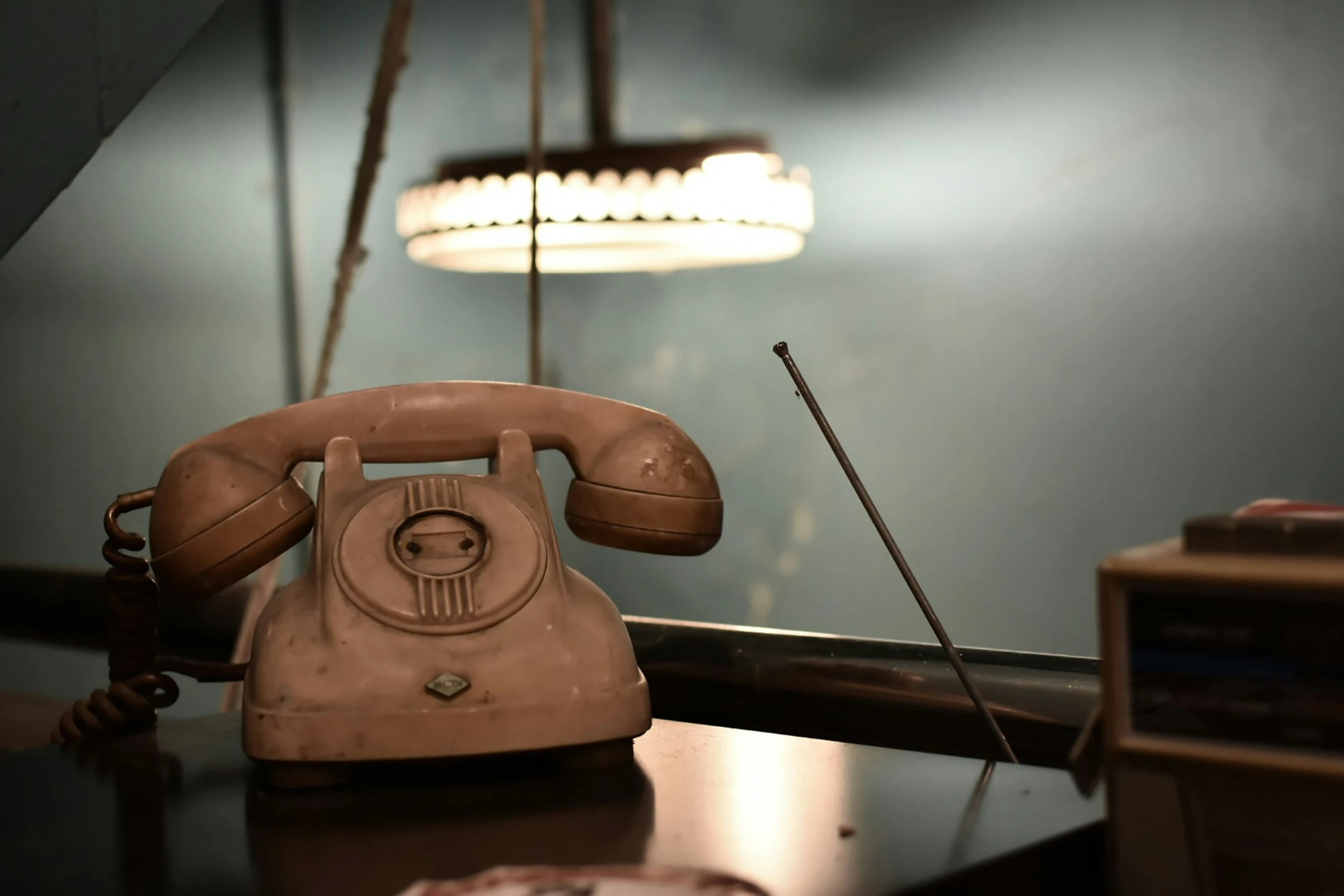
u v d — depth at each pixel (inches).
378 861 23.5
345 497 28.9
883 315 81.3
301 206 89.4
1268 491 70.2
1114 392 74.5
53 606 51.2
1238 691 21.8
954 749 31.2
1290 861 21.6
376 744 26.2
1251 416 70.4
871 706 32.1
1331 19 66.5
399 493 28.7
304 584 28.0
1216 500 71.8
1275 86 68.4
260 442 29.5
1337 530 21.7
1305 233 68.2
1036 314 76.5
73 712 30.9
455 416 30.2
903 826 24.6
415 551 28.0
———
PROBLEM REQUIREMENTS :: Please let your answer be exactly the lines from the one holding "1331 19 66.5" through the last line of the entries above, both ends included.

WRITTEN REPLY ::
1331 19 66.5
399 493 28.7
304 584 28.0
1216 500 71.8
1275 86 68.4
260 442 29.5
1337 530 21.7
1305 233 68.2
1036 314 76.5
73 712 30.9
455 416 30.2
903 826 24.6
415 551 28.0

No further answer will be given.